The cast perform on the Curve’s revolve, surrounded not by set pieces but by a bare auditorium in the background. The stage has a neutrality that allows us to focus on the narrative without erasing the theatricality of it by occasionally reminding us that we are digitally in the theatre. That said, seeing the empty auditorium, at times, does give you a wee pang of sadness.
Directed by Tinuke Craig, the production is beautifully filmed with a directness that makes you feel part of the action (especially in the ensemble scenes) in a way that wouldn’t be possible from sitting in the auditorium. The benefits of filming such a production means that a certain continuity is possible by removing lengthy scene changes but also comes with the disconcerting lack of shared audience energy, particularly felt in the silence following showstopping numbers when you want to burst into applause.
The sublime musical direction by Alex Parker can be heard in the seamlessly blended voices of the cast and their gorgeous vocals. I’d like to give a special shout out to Anelisa Lamola (Church Soloist) and Karen Mavundukure (Sofia) whose presence and voices are just ridiculous. While the music is nice to listen to as you watch, there are few songs that really pack a punch.

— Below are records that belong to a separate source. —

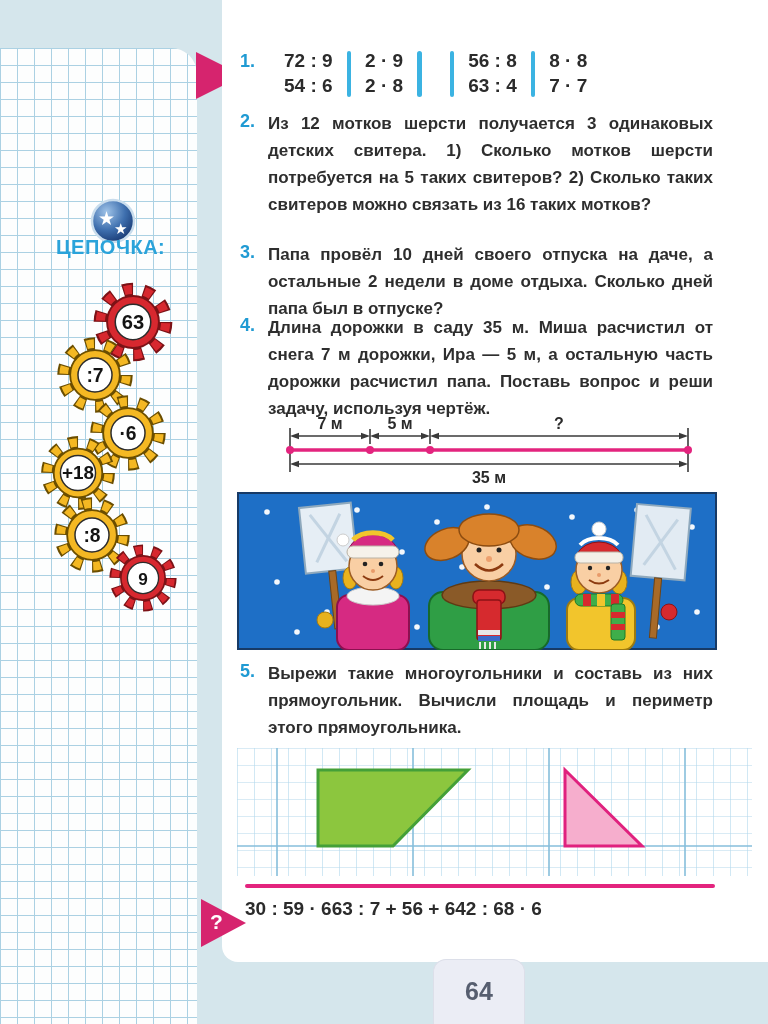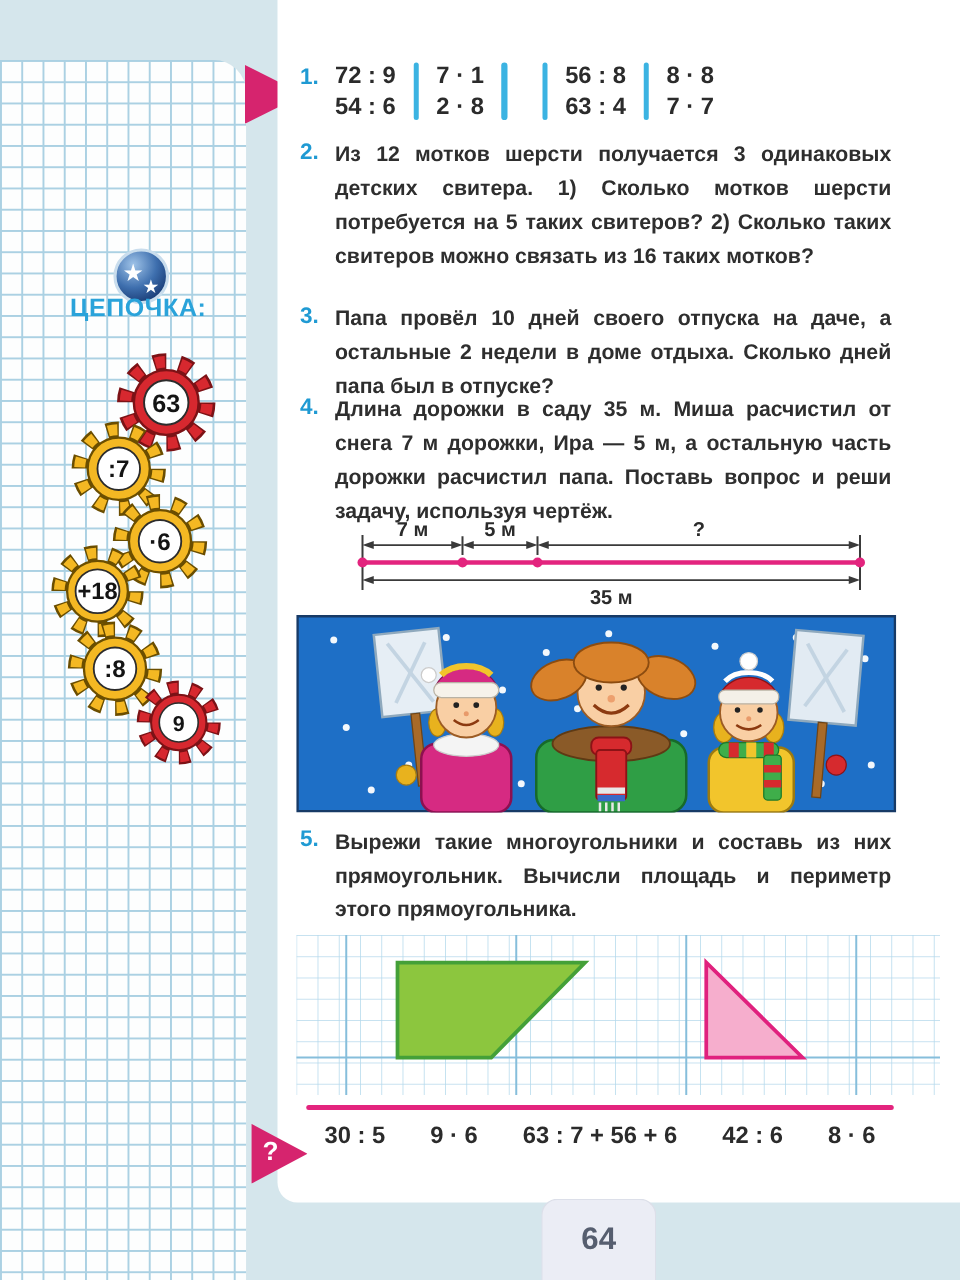--- a/index.html
+++ b/index.html
@@ -24,7 +24,7 @@
     font-size:17px; line-height:27px; font-weight:bold; color:#2e2e2e; }
 
   
-  .cols { display:flex; align-items:flex-start; }
+  .cols { display:flex; align-items:center;margin-left:16px; }
   .col { display:flex; flex-direction:column; gap:3px; font-size:19px; font-weight:bold; color:#2b2b2b; white-space:nowrap; }
   .vdiv { width:4.5px; height:46px; border-radius:3px; background:#3bb3e2; margin:0 14px; }
 

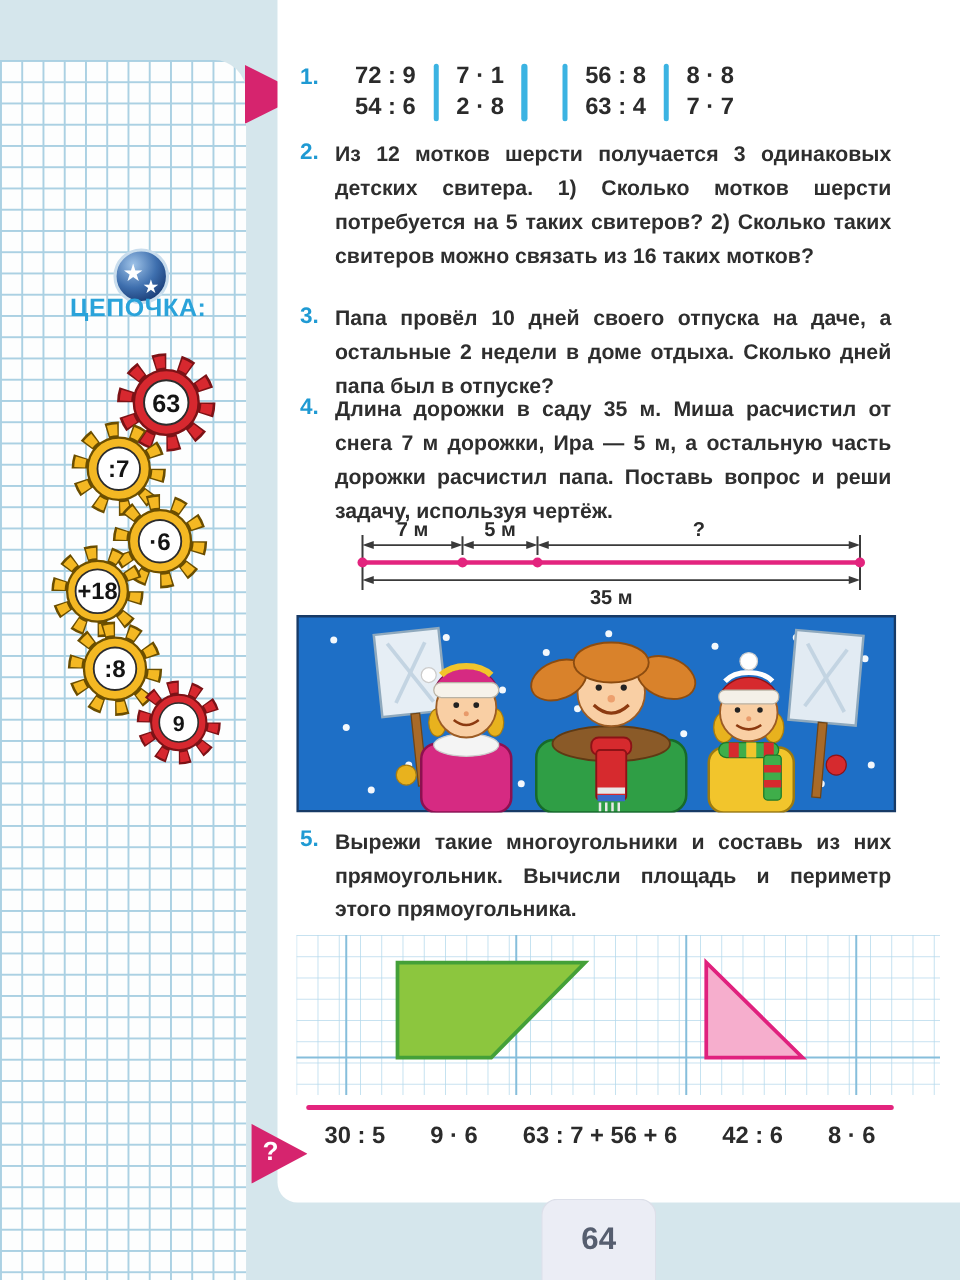--- a/index.html
+++ b/index.html
@@ -143,7 +143,7 @@
           </div>
         <div class="vdiv"></div>
         <div class="col">
-            <span>7 · 1</span>
+            <span>2 · 9</span>
             <span>2 · 8</span>
           </div>
         <div class="vdiv"></div>

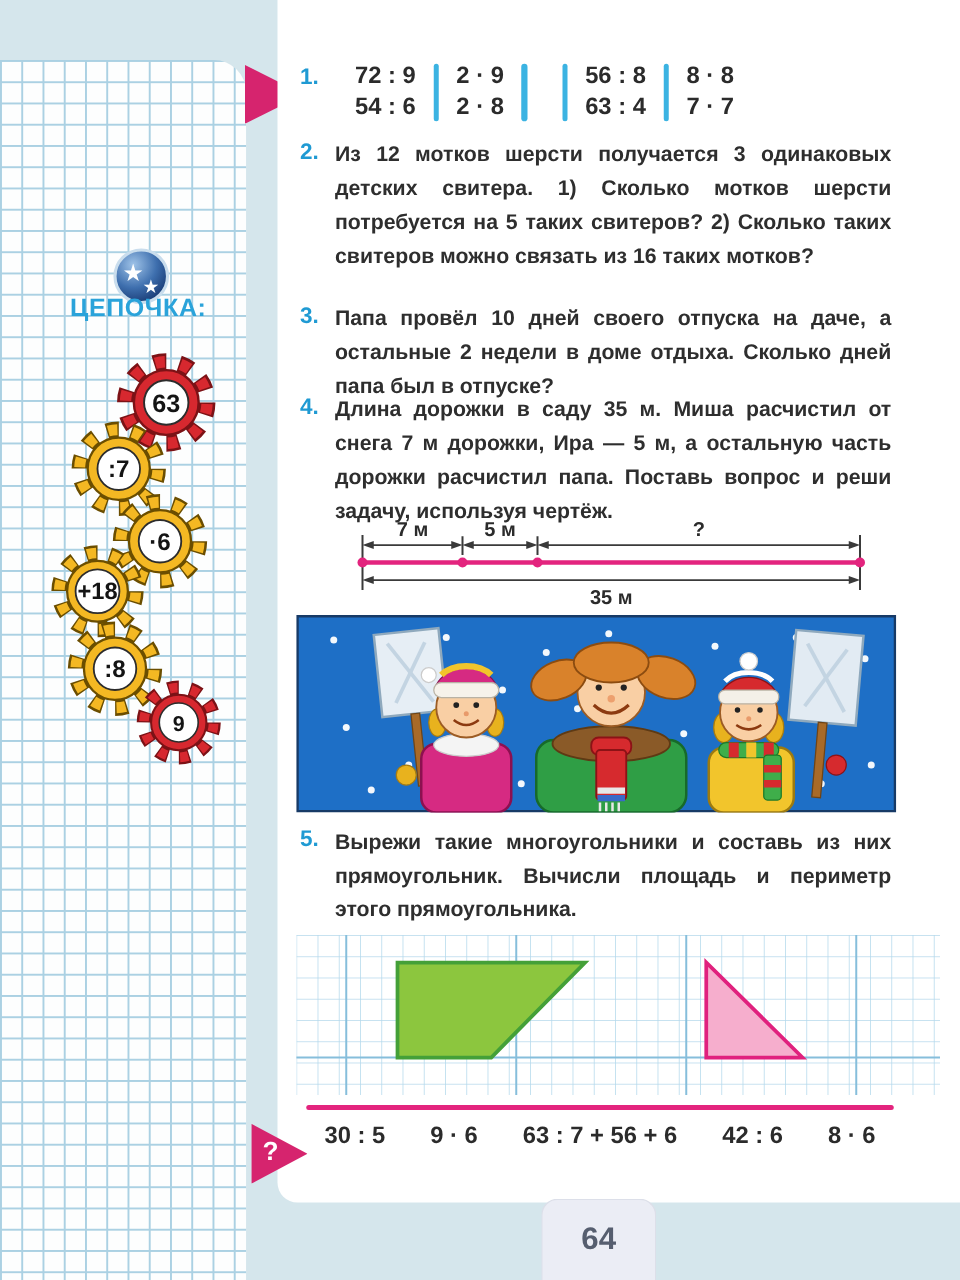--- a/index.html
+++ b/index.html
@@ -56,8 +56,8 @@
   .diagram text { font-family:"Liberation Sans",sans-serif; font-weight:bold; fill:#2b2b2b; font-size:16px; text-anchor:middle; }
 
   .rule { position:absolute; left:23px; top:884px; width:470px; height:3.5px; background:#e3247e; border-radius:2px; }
-  .frow { position:absolute; left:23px; top:898px; width:470px; display:flex; justify-content:center;
-    font-size:19px; font-weight:bold; color:#2b2b2b; white-space:nowrap;gap:36px; }
+  .frow { position:absolute; left:23px; top:898px; width:470px; display:flex; justify-content:flex-start;
+    font-size:19px; font-weight:bold; color:#2b2b2b; white-space:nowrap; }
 
   
   .page-tab { position:absolute; left:433px; top:959px; width:92px; height:81px;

On the note of stand outs, there is the brilliant and blazing Carly Mercedes Dyer who shines as Shug Avery. Although Shug enters the story in a rough place, she becomes captivating as we see the passionate, lovable Shug as she acknowledges Celie’s strengths in ‘Too Beautiful for Words’. But she really comes into full, glowing, hip-swinging, vivacious glory in ‘Push Da Button’ – the definite highlight of Act 1. It’s such a party that makes you want to boogie in Harpo’s Joot Joint.
And then, of course, T’Shan Williams is a force as Celie. She deftly negotiates the lifetime of the character from naïve child to assured woman. She has such an expressive and open face that makes you believe in her sincerity and goodness. How she remains so calm throughout the brutalities of her life is baffling but makes it all the more impactful when she realises her own value and strength in the 11 o’clock number ‘I’m Here’ (which I’d argue is one of the best MT songs going). Wonderfully, Williams puts her own spin on the powerful anthem of self-acceptance, which really is spectacular. Her Celie is full of a hope and persistence that rubs off on everyone she meets along her journey – and having witnessed that journey, her radiance in the finale ‘The Color Purple’ is so rewarding.
Against a backdrop of harrowing themes, The Color Purple rises above to deliver a show about hope, joy, and love – most importantly, self love. It gives goosebumps, celebrates the strength of women and reminds you of that feeling of sitting in a theatre washed with awe, so that to me, is well worth a watch right now.